Regulators in New York have proposed new force-placed insurance rules, after an investigation found homeowners were charged excessive premiums for involuntary cover.

The Department of Financial Services has acted after reaching agreements with insurers including QBE on restitution to consumers.

“These new rules will help ensure homeowners remain protected and force-placed insurers don’t simply slide back to the bad old practices of the past,” Superintendent of Financial Services Benjamin Lawsky said.

A QBE spokesman says principles covered in its agreement with New York regulators will apply on an industry-wide basis. “QBE has been complying with these agreements since we entered into them earlier this year,” he told insuranceNEWS.com.au.

Lenders take out force-placed insurance when borrowers do not maintain mortgage insurance.

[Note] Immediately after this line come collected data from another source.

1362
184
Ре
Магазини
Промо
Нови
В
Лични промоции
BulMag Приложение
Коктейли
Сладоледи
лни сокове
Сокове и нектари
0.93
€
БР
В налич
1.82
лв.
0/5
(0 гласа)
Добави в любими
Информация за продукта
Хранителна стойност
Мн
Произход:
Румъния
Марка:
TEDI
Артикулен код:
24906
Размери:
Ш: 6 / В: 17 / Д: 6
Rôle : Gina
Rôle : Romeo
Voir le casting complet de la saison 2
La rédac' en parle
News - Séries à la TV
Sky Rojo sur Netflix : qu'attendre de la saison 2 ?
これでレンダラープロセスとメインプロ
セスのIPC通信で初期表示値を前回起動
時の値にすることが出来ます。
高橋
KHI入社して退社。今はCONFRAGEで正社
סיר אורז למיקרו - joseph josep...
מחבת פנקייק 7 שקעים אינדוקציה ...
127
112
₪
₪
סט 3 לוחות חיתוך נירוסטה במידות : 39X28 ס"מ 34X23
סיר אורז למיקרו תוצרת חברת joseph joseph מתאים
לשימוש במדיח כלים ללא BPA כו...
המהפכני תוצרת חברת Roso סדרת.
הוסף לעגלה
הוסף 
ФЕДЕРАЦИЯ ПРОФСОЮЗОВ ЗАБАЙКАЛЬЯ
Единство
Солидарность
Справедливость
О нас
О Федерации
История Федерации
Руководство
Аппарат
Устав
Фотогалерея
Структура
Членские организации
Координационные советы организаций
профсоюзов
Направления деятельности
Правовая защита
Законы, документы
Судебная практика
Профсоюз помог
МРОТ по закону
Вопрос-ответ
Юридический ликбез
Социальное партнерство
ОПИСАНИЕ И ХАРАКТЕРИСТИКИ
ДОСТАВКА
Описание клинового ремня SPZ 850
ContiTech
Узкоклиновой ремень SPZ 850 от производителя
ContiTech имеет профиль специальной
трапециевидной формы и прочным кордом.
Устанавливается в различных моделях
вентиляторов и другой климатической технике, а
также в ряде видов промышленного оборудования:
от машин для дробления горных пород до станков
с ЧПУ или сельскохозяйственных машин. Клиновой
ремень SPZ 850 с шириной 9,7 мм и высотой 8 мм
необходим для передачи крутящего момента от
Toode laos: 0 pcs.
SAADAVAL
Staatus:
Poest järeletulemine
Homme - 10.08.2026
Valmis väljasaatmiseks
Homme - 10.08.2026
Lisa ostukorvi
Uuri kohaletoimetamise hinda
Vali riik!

It is often costly due to the relationship between mortgage servicers and their affiliates and commissions paid by insurers.

The investigation found losses were low but homeowners were charged up to 10 times more than for voluntary insurance and often received less protection.

The new regulations prevent insurers issuing force-placed cover on properties serviced by affiliated lenders and set out rules on commissions and other payments.

They also strengthen customer service requirements, including advising homeowners of their responsibilities and their ability to buy voluntary cover at any time.

QBE was embroiled in the scandal after it bought Bank of America’s force-placed insurance arm Balboa in 2011. The company’s North American division agreed earlier this year to pay a $US10 million ($10.7 million) civil penalty and reimburse homeowners.